By working with your vendor to manage your inventory, you have suddenly reduced the overhead involved in:

  • managing inventory onsite
  • reduced shipping costs by involving a carrier in your VMI agreement
  • freed up the capital that would otherwise be tied up in housing slow moving product.

Once your cost associated with inventory management is removed, you can choose to pass those savings along to your customers. Not only will this aid in strengthening your customer relationships, but it will also go a long way in procuring new customers.

Storage, personnel expenses, and inventory maintenance make up a sizeable amount of the cost of a product. Having a VMI agreement in place helps to reduce those expenses. In fact, many vendors will even buy back any inventory that doesn’t sell as a show of good faith that they will never supply more product than you need.

 

  1. Quality Control

No one sets out with the intention of selling their customers low-quality products. Unfortunately, quality can be the first thing that goes when manufacturers are looking to cut cost.
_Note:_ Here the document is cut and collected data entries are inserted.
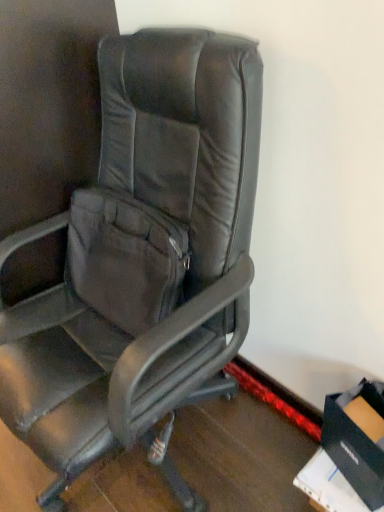
Question: Is black leather chair at center wider or thinner than black cardboard box at lower right?

Choices:
 (A) wide
 (B) thin

Answer: (A)

Question: Is black leather chair at center inside or outside of black cardboard box at lower right?

Choices:
 (A) outside
 (B) inside

Answer: (A)

Question: In terms of size, does black leather chair at center appear bigger or smaller than black cardboard box at lower right?

Choices:
 (A) small
 (B) big

Answer: (B)

Question: Considering the positions of black cardboard box at lower right and black leather chair at center in the image, is black cardboard box at lower right taller or shorter than black leather chair at center?

Choices:
 (A) short
 (B) tall

Answer: (A)

Question: Considering the positions of black cardboard box at lower right and black leather chair at center in the image, is black cardboard box at lower right bigger or smaller than black leather chair at center?

Choices:
 (A) big
 (B) small

Answer: (B)

Question: From the image's perspective, relative to black leather chair at center, is black cardboard box at lower right above or below?

Choices:
 (A) below
 (B) above

Answer: (A)

Question: Is point (337, 434) positioned closer to the camera than point (147, 195)?

Choices:
 (A) closer
 (B) farther

Answer: (A)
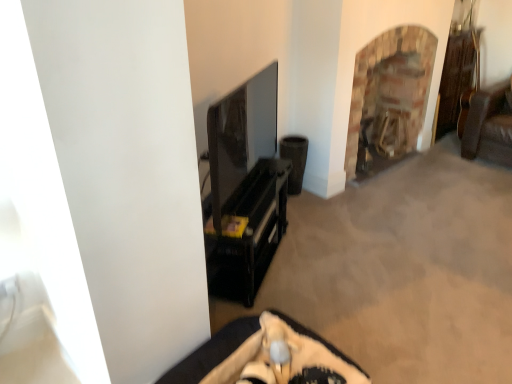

Having a good vendor managed inventory agreement in place can give you leverage when it comes to quality control up and down the supply chain. Your VMI agreement can provide consistency throughout each stage of the product lifecycle influencing price and quality. It is this consistency that will strengthen the relationships along the VMI chain and increase customer and vendor loyalty.

Entering into a vendor managed inventory agreement can seem particularly daunting for small to mid-sized companies, but it’s a relatively simple way to make sure your inventory is one less thing to worry about.  

A VMI agreement can give you the peace of mind that comes with a JIT (just-in-time) inventory model, the cost benefit that is typically reserved for larger buyers, and the strategic partnerships that can help you ensure quality control and excellent service from end to end.